[Page images and extracted text]
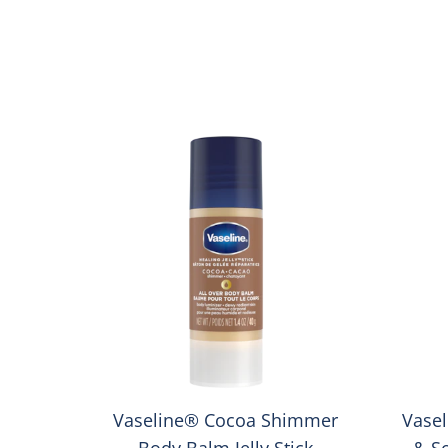
Vaseline® Cocoa Shimmer
Vasel
Body Balm Jelly Stick
& S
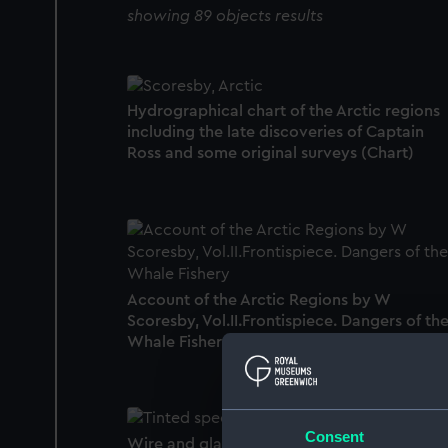
showing 89 objects results
Hydrographical chart of the Arctic regions
including the late discoveries of Captain
Ross and some original surveys (Chart)
Account of the Arctic Regions by W
Scoresby, Vol.II.Frontispiece. Dangers of th
Whale Fishery (Print)
Consent
Wire and glass snow goggles (Snow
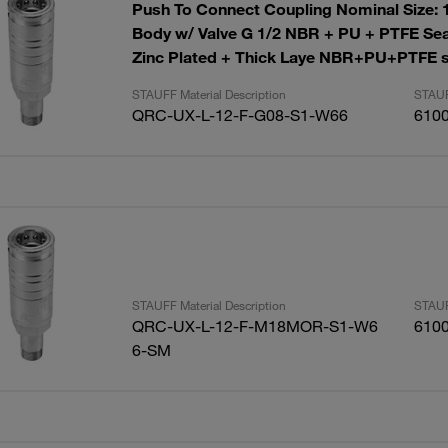
Push To Connect Coupling Nominal Size: 
Body w/ Valve G 1/2 NBR + PU + PTFE Sea
Zinc Plated + Thick Laye NBR+PU+PTFE s
STAUFF Material Description
STAUF
QRC-UX-L-12-F-G08-S1-W66
610
STAUFF Material Description
STAUF
QRC-UX-L-12-F-M18MOR-S1-W6
610
6-SM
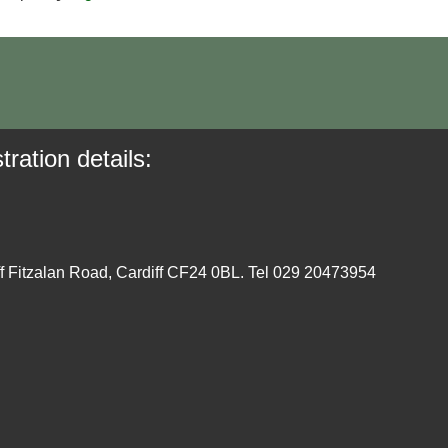
tration details:
ff Fitzalan Road, Cardiff CF24 0BL. Tel 029 20473954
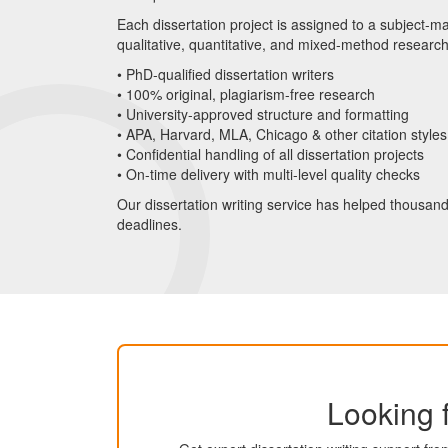
Each dissertation project is assigned to a subject-ma
qualitative, quantitative, and mixed-method researc
• PhD-qualified dissertation writers
• 100% original, plagiarism-free research
• University-approved structure and formatting
• APA, Harvard, MLA, Chicago & other citation styles
• Confidential handling of all dissertation projects
• On-time delivery with multi-level quality checks
Our dissertation writing service has helped thousan
deadlines.
Looking f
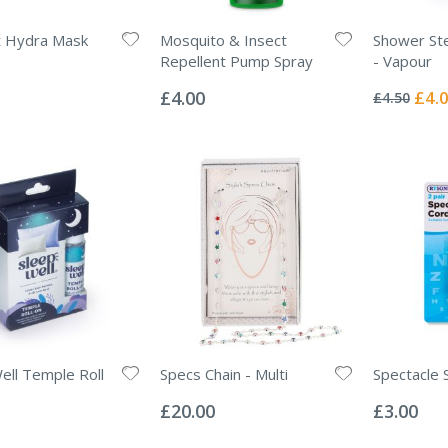
ht Hydra Mask
Mosquito & Insect
Shower St
Repellent Pump Spray
- Vapour
Rating:
Rating:
0%
0%
Specia
£4.00
£4.
£4.50
Price
ell Temple Roll
Specs Chain - Multi
Spectacle 
Rating:
Rating:
0%
0%
£20.00
£3.00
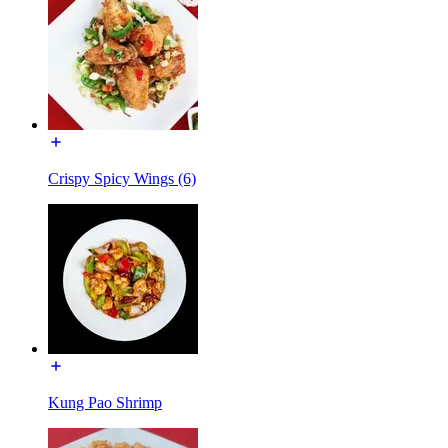
Crispy Spicy Wings (6)
Kung Pao Shrimp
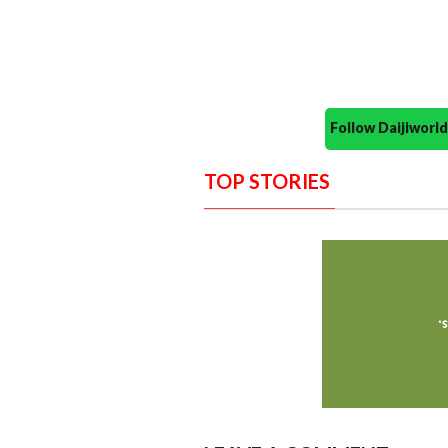
Follow Daijiwor
TOP STORIES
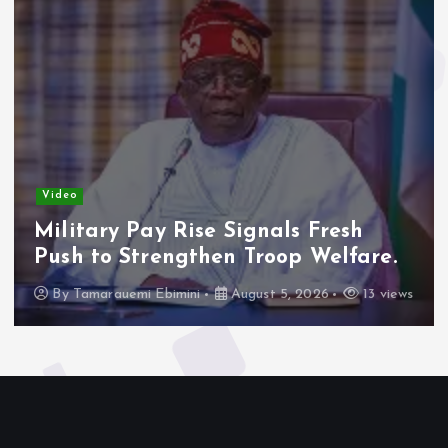
Video
Military Pay Rise Signals Fresh
Push to Strengthen Troop Welfare.
By
Tamarauemi Ebimini
August 5, 2026
13 views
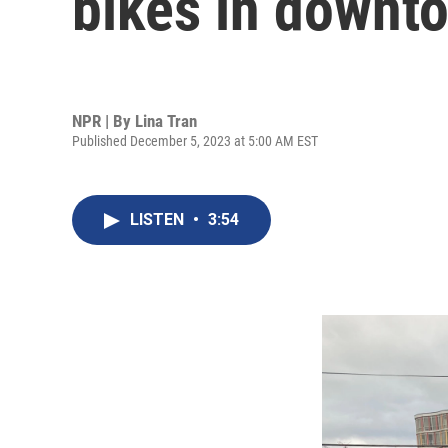
bikes in downt
NPR | By
Lina Tran
Published December 5, 2023 at 5:00 AM EST
LISTEN
•
3:54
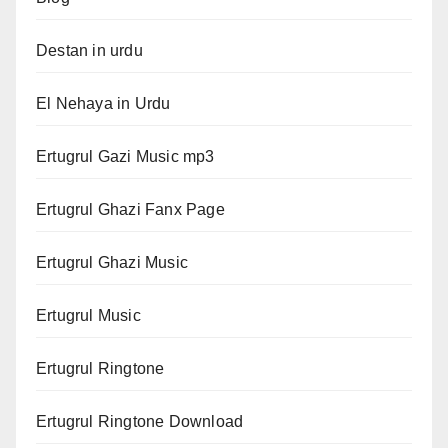
Destan in urdu
El Nehaya in Urdu
Ertugrul Gazi Music mp3
Ertugrul Ghazi Fanx Page
Ertugrul Ghazi Music
Ertugrul Music
Ertugrul Ringtone
Ertugrul Ringtone Download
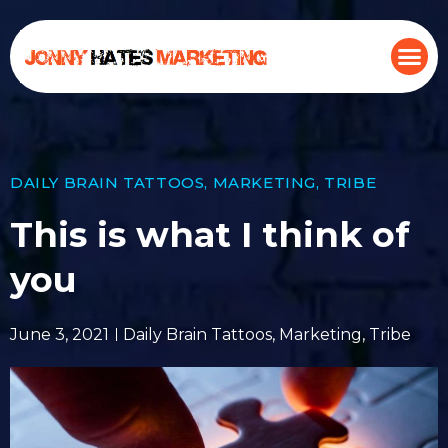
DAILY BRAIN TATTOOS
,
MARKETING
,
TRIBE
This is what I think of
you
June 3, 2021
Daily Brain Tattoos
,
Marketing
,
Tribe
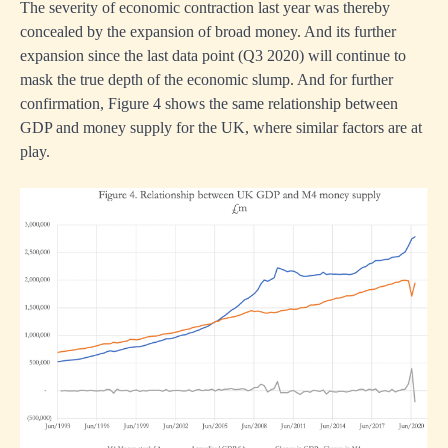
The severity of economic contraction last year was thereby
concealed by the expansion of broad money. And its further
expansion since the last data point (Q3 2020) will continue to
mask the true depth of the economic slump. And for further
confirmation, Figure 4 shows the same relationship between
GDP and money supply for the UK, where similar factors are at
play.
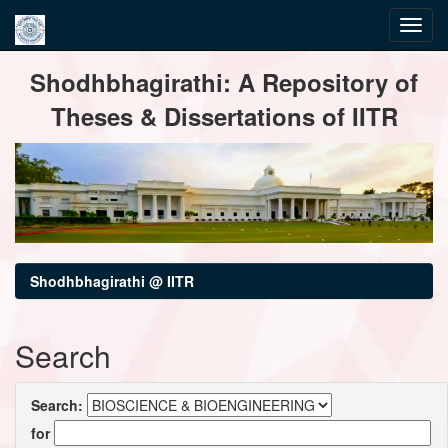
Skip
Shodhbhagirathi: A Repository of
navigation
Theses & Dissertations of IITR
Shodhbhagirathi @ IITR
Search
Search:
for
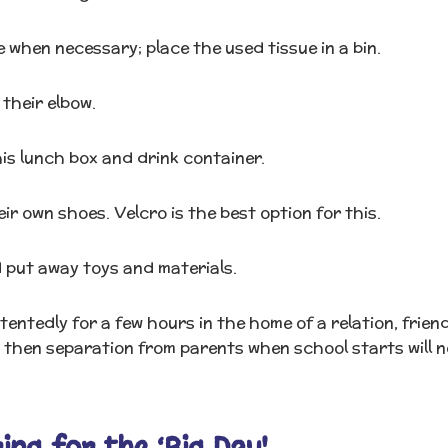
e when necessary; place the used tissue in a bin.
their elbow.
is lunch box and drink container.
r own shoes. Velcro is the best option for this.
 put away toys and materials.
entedly for a few hours in the home of a relation, frien
 then separation from parents when school starts will n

__About this exercise__. An exact copy of the records above is required, leaving out the pictures.

__Solution to this problem__.
Vaseline® Cocoa Shimmer
Vasel
Body Balm Jelly Stick
& S
showing 89 objects results
Hydrographical chart of the Arctic regions
including the late discoveries of Captain
Ross and some original surveys (Chart)
Account of the Arctic Regions by W
Scoresby, Vol.II.Frontispiece. Dangers of th
Whale Fishery (Print)
Consent
Wire and glass snow goggles (Snow
Push To Connect Coupling Nominal Size: 
Body w/ Valve G 1/2 NBR + PU + PTFE Sea
Zinc Plated + Thick Laye NBR+PU+PTFE s
STAUFF Material Description
STAUF
QRC-UX-L-12-F-G08-S1-W66
610
STAUFF Material Description
STAUF
QRC-UX-L-12-F-M18MOR-S1-W6
610
6-SM
tration details:
ff Fitzalan Road, Cardiff CF24 0BL. Tel 029 20473954
Each dissertation project is assigned to a subject-ma
qualitative, quantitative, and mixed-method researc
• PhD-qualified dissertation writers
• 100% original, plagiarism-free research
• University-approved structure and formatting
• APA, Harvard, MLA, Chicago & other citation styles
• Confidential handling of all dissertation projects
• On-time delivery with multi-level quality checks
Our dissertation writing service has helped thousan
deadlines.
Looking f
ht Hydra Mask
Mosquito & Insect
Shower St
Repellent Pump Spray
- Vapour
Rating:
Rating:
0%
0%
Specia
£4.00
£4.
£4.50
Price
ell Temple Roll
Specs Chain - Multi
Spectacle 
Rating:
Rating:
0%
0%
£20.00
£3.00
Crispy Spicy Wings (6)
Kung Pao Shrimp
Follow Daijiwor
TOP STORIES
Video
Military Pay Rise Signals Fresh
Push to Strengthen Troop Welfare.
By
Tamarauemi Ebimini
August 5, 2026
13 views
bikes in downt
NPR | By
Lina Tran
Published December 5, 2023 at 5:00 AM EST
LISTEN
•
3:54
Destan in urdu
El Nehaya in Urdu
Ertugrul Gazi Music mp3
Ertugrul Ghazi Fanx Page
Ertugrul Ghazi Music
Ertugrul Music
Ertugrul Ringtone
Ertugrul Ringtone Download
DAILY BRAIN TATTOOS
,
MARKETING
,
TRIBE
This is what I think of
you
June 3, 2021
Daily Brain Tattoos
,
Marketing
,
Tribe
The severity of economic contraction last year was thereby
concealed by the expansion of broad money. And its further
expansion since the last data point (Q3 2020) will continue to
mask the true depth of the economic slump. And for further
confirmation, Figure 4 shows the same relationship between
GDP and money supply for the UK, where similar factors are at
play.
Skip
Shodhbhagirathi: A Repository of
navigation
Theses & Dissertations of IITR
Shodhbhagirathi @ IITR
Search
Search:
for
e when necessary; place the used tissue in a bin.
their elbow.
is lunch box and drink container.
r own shoes. Velcro is the best option for this.
 put away toys and materials.
entedly for a few hours in the home of a relation, frien
 then separation from parents when school starts will n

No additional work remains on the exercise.